ABSTRACT
A historical case that I am familiar with will now be presented. This case will give you an even better sense of how to use procedures and tools discussed in previous chapters. The names, places, and some information have been altered to protect prior clients. Any names that are similar to those of current corporations or government agencies are coincidental.

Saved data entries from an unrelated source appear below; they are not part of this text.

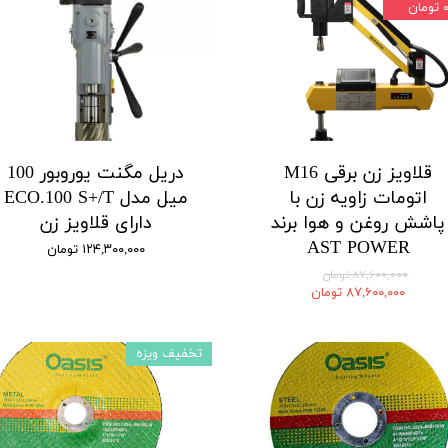
تومان
قلاویز زن برقی M16
دریل مگنت یوروبور 100
اتومات زاویه زن با
میل مدل ECO.100 S+/T
پاشش روغن و هوا برند
دارای قلاویز زن
AST POWER
۱۲۴,۳۰۰,۰۰۰ تومان
۸۷,۶۰۰,۰۰۰ تومان
۸۷,۶۰۰,۰۰۰ تومان
تخفیف ویزه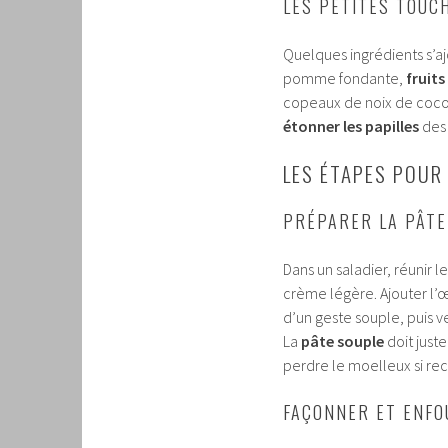
LES PETITES TOUC
Quelques ingrédients s’aj
pomme fondante,
fruits
copeaux de noix de coco.
étonner les papilles
des 
LES ÉTAPES POUR
PRÉPARER LA PÂTE
Dans un saladier, réunir l
crème légère. Ajouter l’œ
d’un geste souple, puis v
La
pâte souple
doit juste
perdre le moelleux si re
FAÇONNER ET ENFO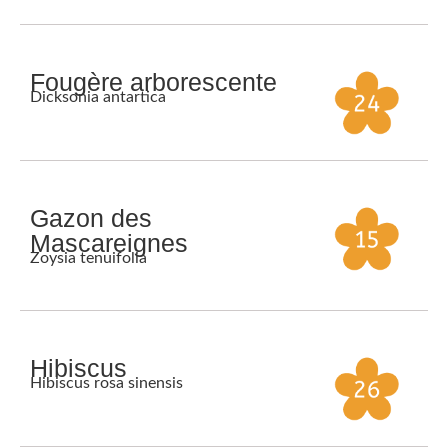
Fougère arborescente
Dicksonia antartica
Gazon des
Mascareignes
Zoysia tenuifolia
Hibiscus
Hibiscus rosa sinensis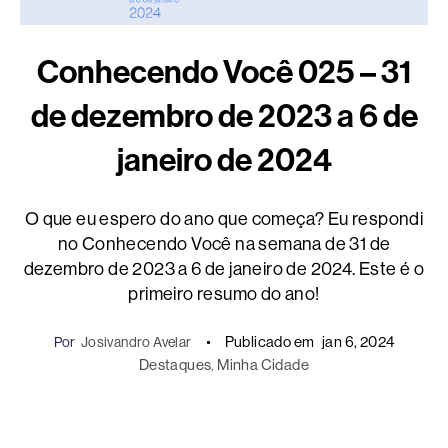
Conhecendo Você 025 – 31
de dezembro de 2023 a 6 de
janeiro de 2024
O que eu espero do ano que começa? Eu respondi
no Conhecendo Você na semana de 31 de
dezembro de 2023 a 6 de janeiro de 2024. Este é o
primeiro resumo do ano!
Publicado em
jan 6, 2024
Por
Josivandro Avelar
Destaques
, 
Minha Cidade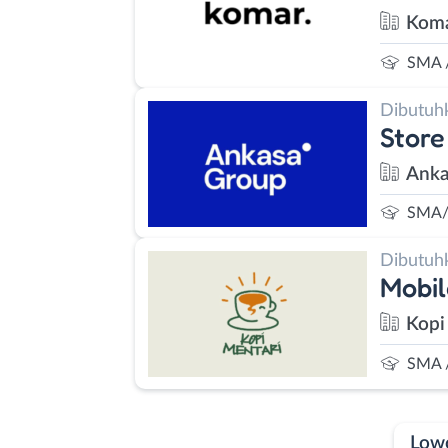
Koma
SMA 
Dibutuh
Store
Anka
SMA/
Dibutuh
Mobil
Kopi
SMA 
Low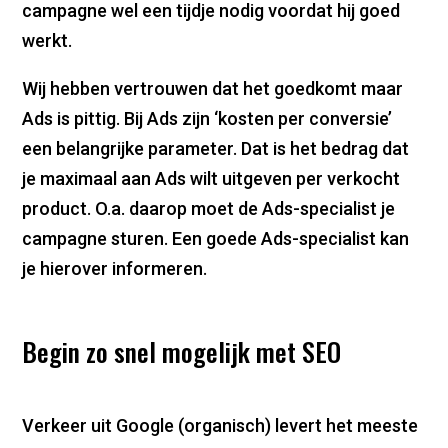
campagne wel een tijdje nodig voordat hij goed
werkt.
Wij hebben vertrouwen dat het goedkomt maar
Ads is pittig. Bij Ads zijn ‘kosten per conversie’
een belangrijke parameter. Dat is het bedrag dat
je maximaal aan Ads wilt uitgeven per verkocht
product. O.a. daarop moet de Ads-specialist je
campagne sturen. Een goede Ads-specialist kan
je hierover informeren.
Begin zo snel mogelijk met SEO
Verkeer uit Google (organisch) levert het meeste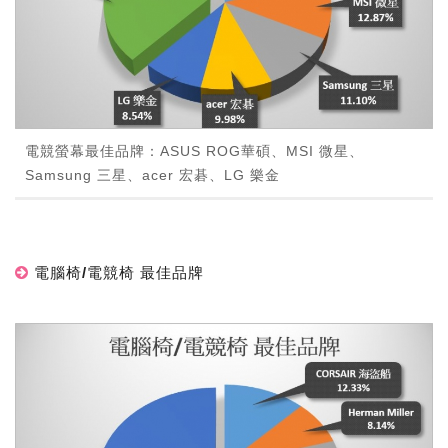
電競螢幕最佳品牌：ASUS ROG華碩、MSI 微星、
Samsung 三星、acer 宏碁、LG 樂金
電腦椅/電競椅 最佳品牌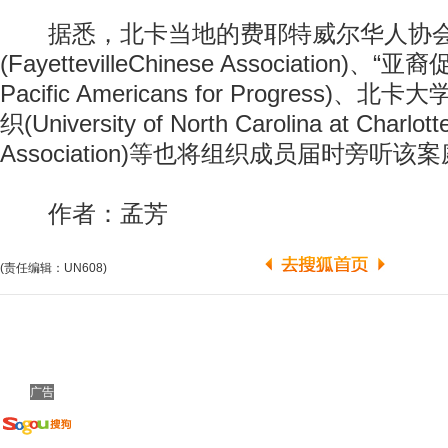
据悉，北卡当地的费耶特威尔华人协
(FayettevilleChinese Association)、“亚
Pacific Americans for Progress
织(University of North Carolina at Charlott
Association)等也将组织成员届时旁听该
作者：孟芳
(责任编辑：UN608)
广告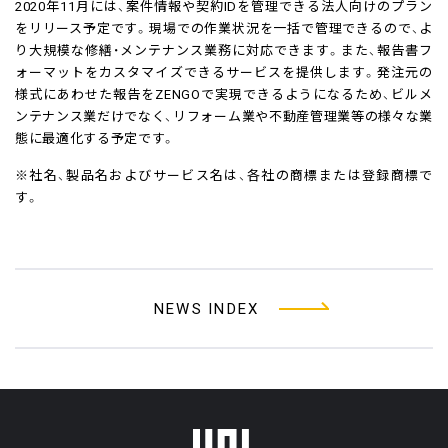
2020年11月には、案件情報や契約IDを管理できる法人向けのプラン
をリリース予定です。現場での作業状況を一括で管理できるので、よ
り大規模な修繕・メンテナンス業務に対応できます。また、報告書フ
ォーマットをカスタマイズできるサービスを提供します。発注元の
様式にあわせた報告をZENGOで実現できるようになるため、ビルメ
ンテナンス業だけでなく、リフォーム業や不動産管理業等の様々な業
態に最適化する予定です。
※社名、製品名およびサービス名は、各社の商標または登録商標で
す。
NEWS INDEX
フッターメニュー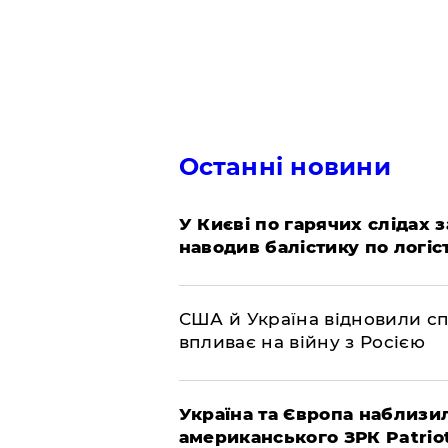
Останні новини
У Києві по гарячих слідах 
наводив балістику по логіс
США й Україна відновили сп
впливає на війну з Росією
Україна та Європа наблизи
американського ЗРК Patrio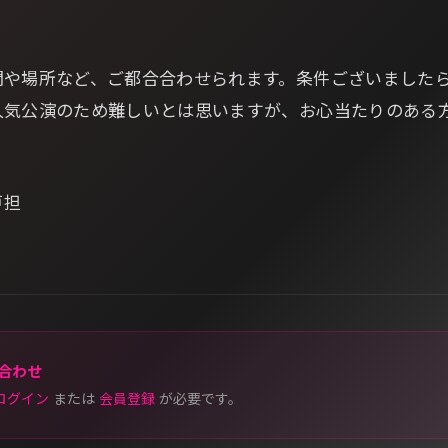
間や場所など、ご都合合わせられます。条件ございました
人気公演のため難しいとは思いますが、お心当たりのある
戸担
合わせ
ログイン
または
会員登録
が必要です。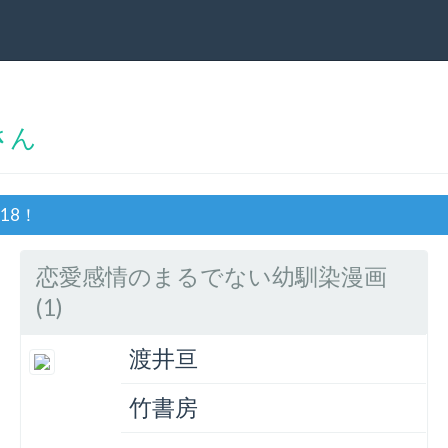
さん
18！
恋愛感情のまるでない幼馴染漫画
(1)
渡井亘
竹書房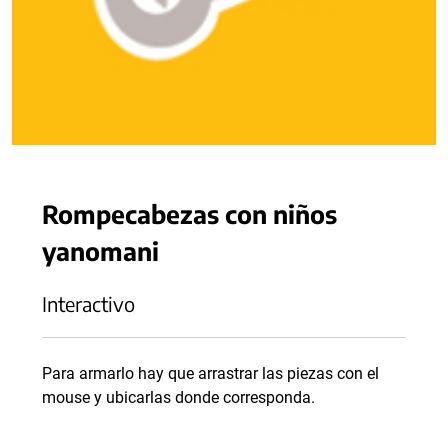
Rompecabezas con niños
yanomani
Interactivo
Para armarlo hay que arrastrar las piezas con el
mouse y ubicarlas donde corresponda.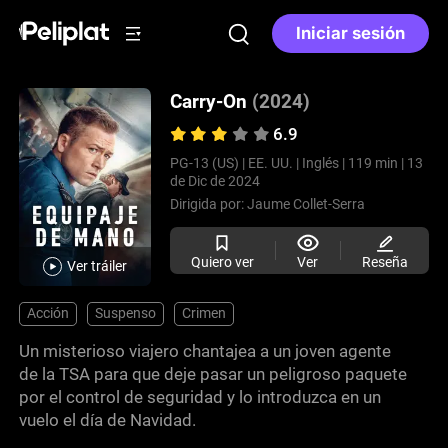
Iniciar sesión
Carry-On
(2024)
6.9
PG-13 (US) |
EE. UU. |
Inglés |
119 min |
13
de Dic de 2024
Dirigida por:
Jaume Collet-Serra
Quiero ver
Ver
Reseña
Ver tráiler
Acción
Suspenso
Crimen
Un misterioso viajero chantajea a un joven agente
de la TSA para que deje pasar un peligroso paquete
por el control de seguridad y lo introduzca en un
vuelo el día de Navidad.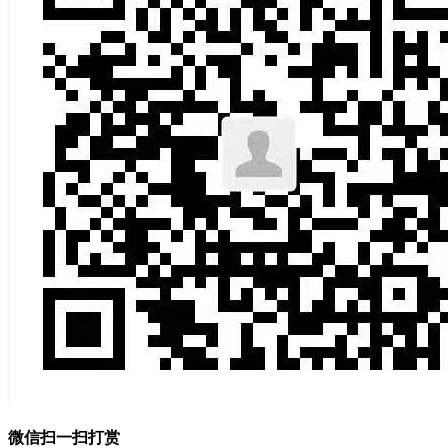
微信扫一扫打赏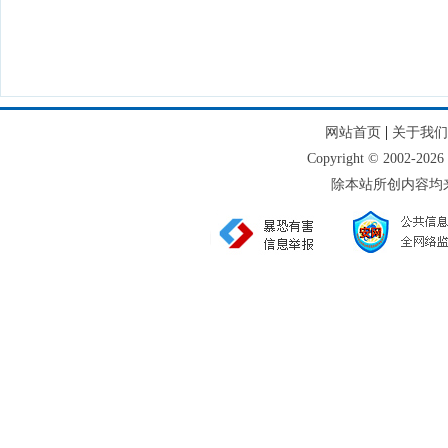
|
网站首页
关于我们
Copyright © 2002
除本站所创内容均来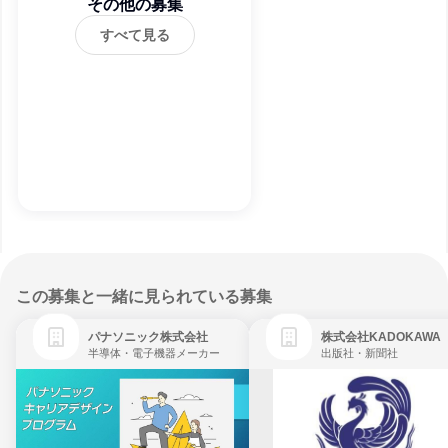
その他の募集
すべて見る
この募集と一緒に見られている募集
パナソニック株式会社
株式会社KADOKAWA
半導体・電子機器メーカー
出版社・新聞社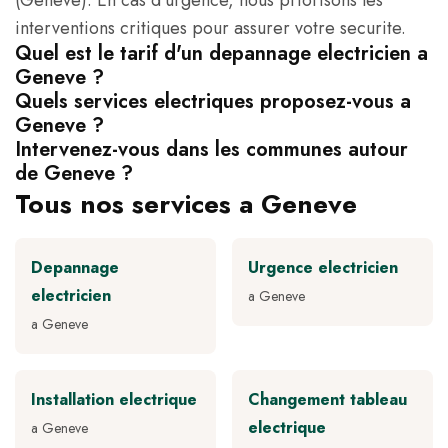
(Geneve). En cas d'urgence, nous priorisons les
interventions critiques pour assurer votre securite.
Quel est le tarif d'un depannage electricien a
Geneve ?
Quels services electriques proposez-vous a
Geneve ?
Intervenez-vous dans les communes autour
de Geneve ?
Tous nos services a Geneve
Depannage
Urgence electricien
electricien
a Geneve
a Geneve
Installation electrique
Changement tableau
electrique
a Geneve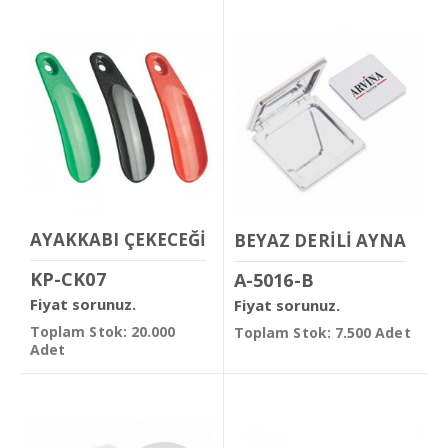
AYAKKABI ÇEKECEĞİ
BEYAZ DERİLİ AYNA
KP-CK07
A-5016-B
Fiyat sorunuz.
Fiyat sorunuz.
Toplam Stok: 20.000
Toplam Stok: 7.500 Adet
Adet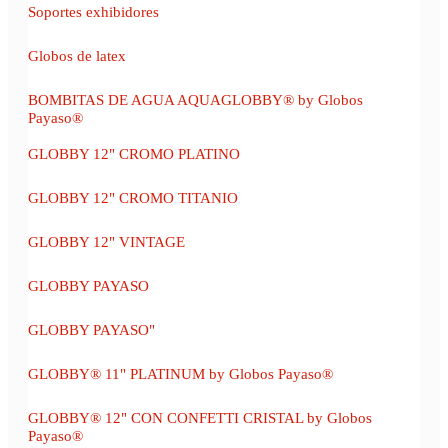
Soportes exhibidores
Globos de latex
BOMBITAS DE AGUA AQUAGLOBBY® by Globos
Payaso®
GLOBBY 12" CROMO PLATINO
GLOBBY 12" CROMO TITANIO
GLOBBY 12" VINTAGE
GLOBBY PAYASO
GLOBBY PAYASO"
GLOBBY® 11" PLATINUM by Globos Payaso®
GLOBBY® 12" CON CONFETTI CRISTAL by Globos
Payaso®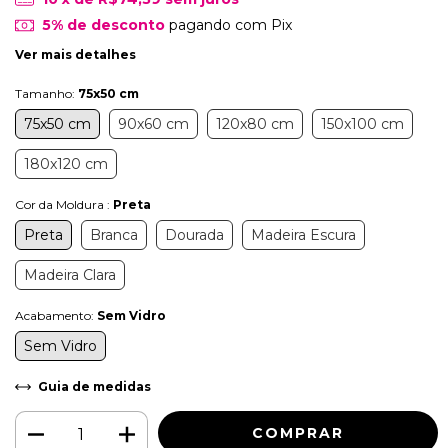
5% de desconto
pagando com Pix
Ver mais detalhes
Tamanho:
75x50 cm
75x50 cm
90x60 cm
120x80 cm
150x100 cm
180x120 cm
Cor da Moldura :
Preta
Preta
Branca
Dourada
Madeira Escura
Madeira Clara
Acabamento:
Sem Vidro
Sem Vidro
Guia de medidas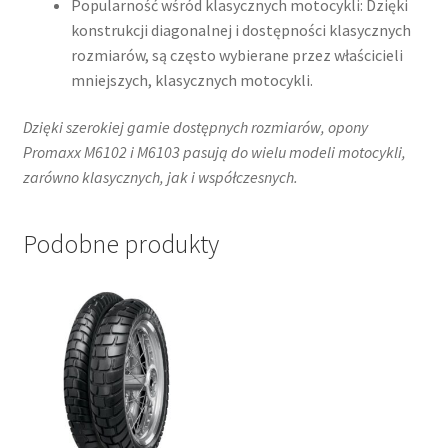
Popularność wśród klasycznych motocykli: Dzięki
konstrukcji diagonalnej i dostępności klasycznych
rozmiarów, są często wybierane przez właścicieli
mniejszych, klasycznych motocykli.​
Dzięki szerokiej gamie dostępnych rozmiarów, opony
Promaxx M6102 i M6103 pasują do wielu modeli motocykli,
zarówno klasycznych, jak i współczesnych.​
Podobne produkty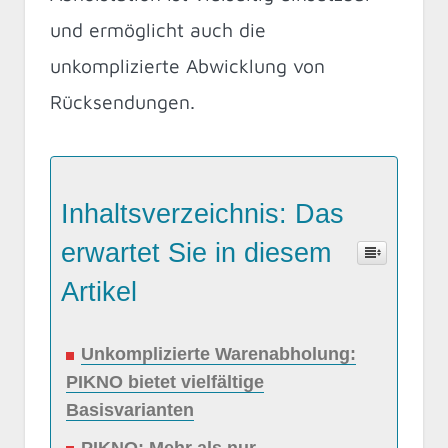
und ermöglicht auch die
unkomplizierte Abwicklung von
Rücksendungen.
Inhaltsverzeichnis: Das
erwartet Sie in diesem
Artikel
Unkomplizierte Warenabholung:
PIKNO bietet vielfältige
Basisvarianten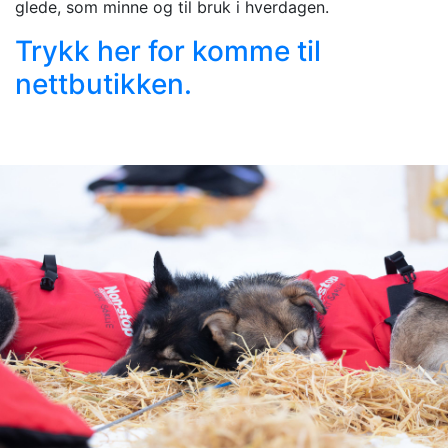
glede, som minne og til bruk i hverdagen.
Trykk her for komme til
nettbutikken.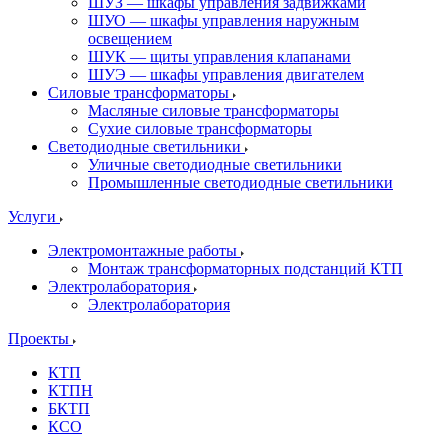
ШУЗ — шкафы управления задвижками
ШУО — шкафы управления наружным
освещением
ШУК — щиты управления клапанами
ШУЭ — шкафы управления двигателем
Силовые трансформаторы
Масляные силовые трансформаторы
Сухие силовые трансформаторы
Светодиодные светильники
Уличные светодиодные светильники
Промышленные светодиодные светильники
Услуги
Электромонтажные работы
Монтаж трансформаторных подстанций КТП
Электролаборатория
Электролаборатория
Проекты
КТП
КТПН
БКТП
КСО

The persons in the case are:
Bill Miter Senior network security analyst Bob Jacobs Chief executive officer (CEO) of Nortelem, Inc.,
Boston, Massachusetts James Roberts Router administrator (who left and Steve Wier
took his place) Joe Freid Cable technician Lucy Miles Manager, system administrators Ron Yougald System administrator of hacked node Ross Pierce Manager, physical security personnel Sam Miller Member, physical security Steve Wier Router administrator Terry Reiner Manager, firewall and switch engineers/
technicians
The case began as so many others do-with a call from a potential client who has obtained my name and contact information from a previous, satisfied client. The first words I heard over the telephone from Bob Jacobs, CEO of Nortelem, Inc., were, “Our Web site has been hacked at least twice this past
week. The first time it occurred, my system administrator, Ron Yougald, took care of the problem-or so he thought. Now it has happened a second time. This is damaging to our reputation. Customers and the world in general will hear about this and believe we can’t even take care of our own systems, much less handle a client’s problems.” He started to continue, but I stopped him, telling Bob he needed to settle down and cease talking about sensitive corporate matters over an unsecured telephone line. Anyone could be listening in. I then asked Bob for his e-mail address. I sent Bob an encrypted email using AT&T’s Secret Agent product. Bob was able to decrypt the e-mail when he received it because we had agreed to a decryption password over the telephone. The e-mail contained my company’s standard contract. Bob was to review it, sign it, and fax it back to me at the number I provided in the e-mail. Bob spent a couple of hours reviewing the contract with his legal department. He then signed and faxed the contract to me. During that time, I verified that Bob Jacobs and Nortelem were actually who Bob had said they were. Now I could take action. I immediately booked a flight to Boston, the home of Nortelem, Inc.